07. Mai 2024, Berlin
Meine Frau kommt aus Schleife zurück. Sie klagt über Muskelkater im Bauch und in den Oberschenkeln. Das käme von den vier Stunden Tischtennis-Rundlauf, die sie gestern Abend gespielt hätten. Schön, dass die Dienstreise produktiv war.
08. Mai 2024, Berlin
Optiker-Termin. Mein Gestell ist kürzlich am Steg zerbrochen und konnte nur noch notdürftig repariert werden. Daher benötige ich eine neue Brille.
Zunächst Überprüfung meiner Augen. Um die Stärke der Gläser zu ermitteln. Beziehungsweise die Schwäche meiner Sehkraft.
Als erstes glotze ich in ein spaciges Augenmessgerät. Das verschwommene Bild eines rot-gelb gestreiften Heißluftballons erscheint. Die Optikerin fordert mich auf, das Bild durch Akkommodation scharf zu stellen. Ich habe keine Ahnung, was das heißt, und strenge einfach mein Auge an, bis der Ballon hochaufgelöst ist. Interessant, was man alles kann, ohne zu wissen, wie es geht. Zum Beispiel Pipi machen. Keine Ahnung, wie das funktioniert, aber es klappt.

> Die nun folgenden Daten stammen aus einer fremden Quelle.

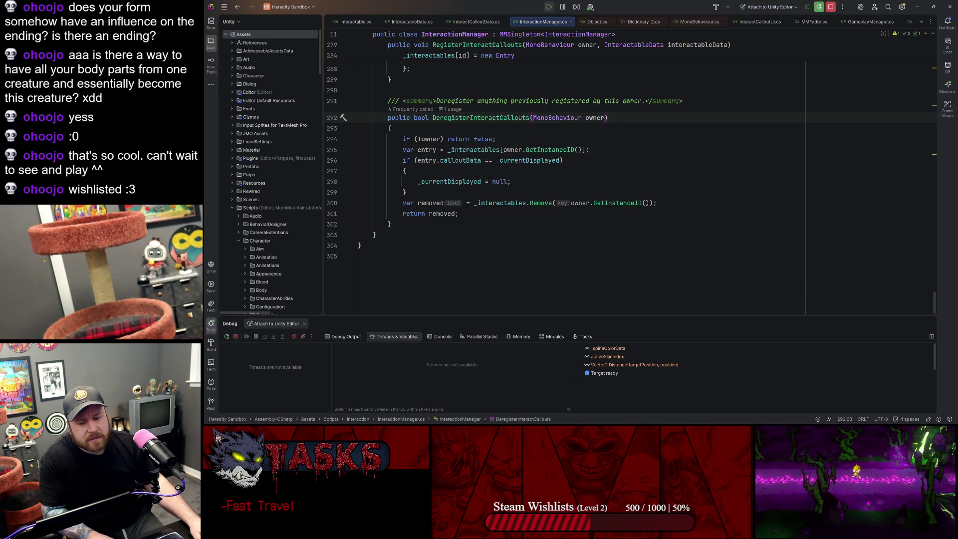
key(Up)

Danach muss ich an der Wand Buchstabenreihen vorlesen. Die Frau probiert dabei verschiedene Linsenstärken aus. Nach fünf Minuten sehe ich alles nur noch verschwommen. (Inklusive die Optikerin.) Hoffentlich kein schlechtes Zeichen für meine neuen Gläser.

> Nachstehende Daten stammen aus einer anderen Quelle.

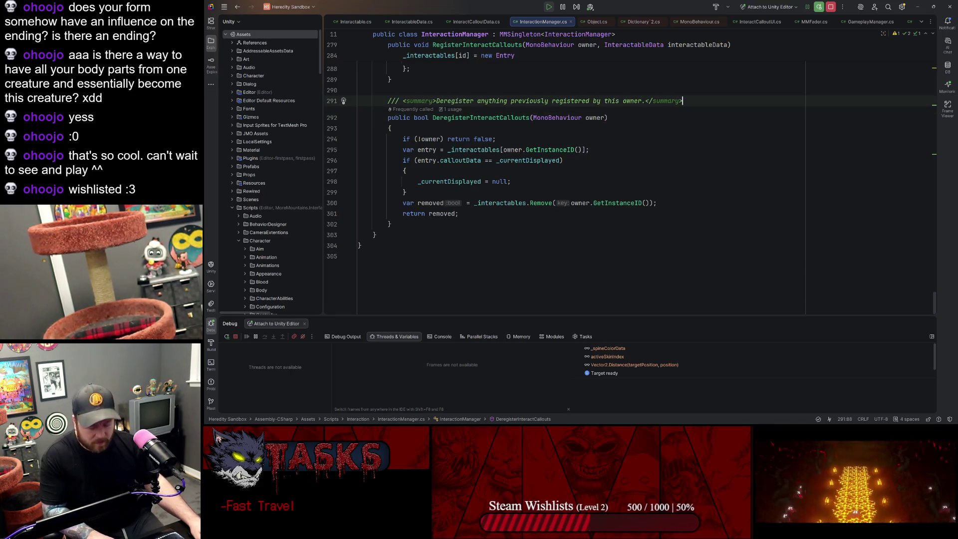
Step: Stop the debugging session and exit Play mode in the Unity Editor
click(831, 6)
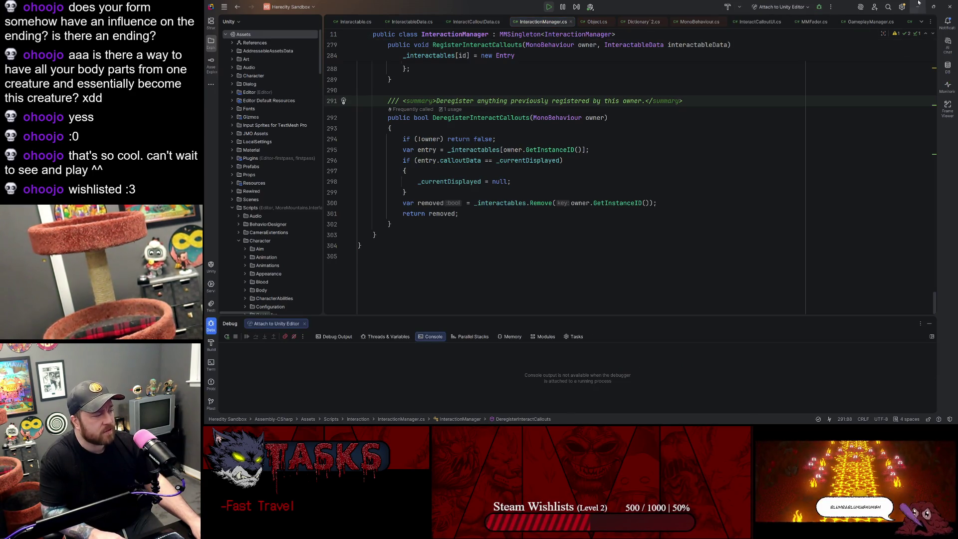
click(918, 4)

Anschließend suche ich ein neues Gestell aus. Am liebsten würde ich mein aktuelles Modell wieder nehmen. Das ist aber dreizehn Jahre alt und wird nicht mehr produziert.
Das Anprobieren der neuen Brillen ist herausfordernd. Also, nicht der Vorgang des Aufsetzens, aber ohne meine Sehstärken-Gläser erkenne ich im Spiegel nichts. Die Brillen könnten dreieckig sein und ich würde es nicht merken.

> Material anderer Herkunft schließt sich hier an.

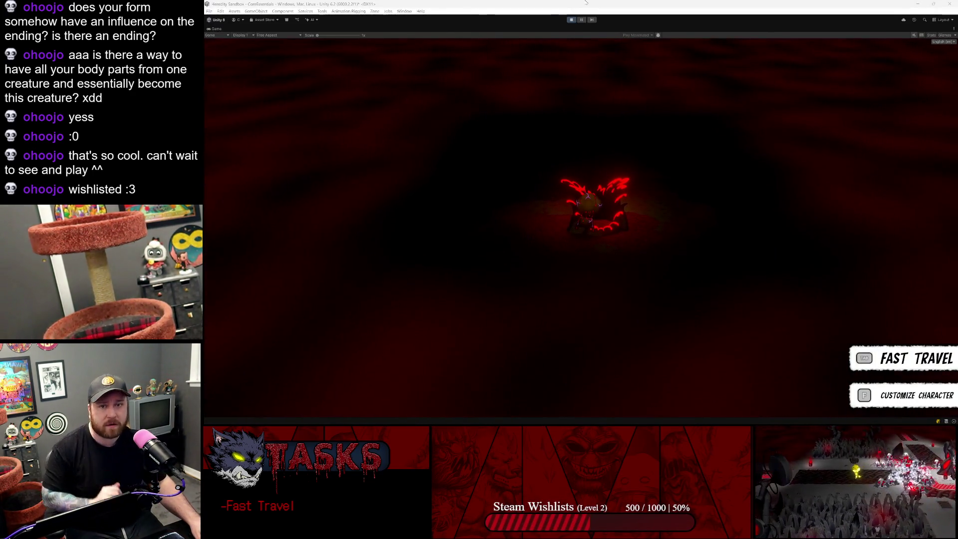
key(ctrl+p)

Die Optikerin fotografiert mich mit drei Modellen. Ich schicke die Bilder meiner Frau. Sie fragt, ob das dreimal die gleiche Brille ist.
Ich entscheide mich schließlich für Modell 2. Sollte mir die Optikerin nächste Woche allerdings Modell 1 verkaufen, würde ich es auch nicht merken.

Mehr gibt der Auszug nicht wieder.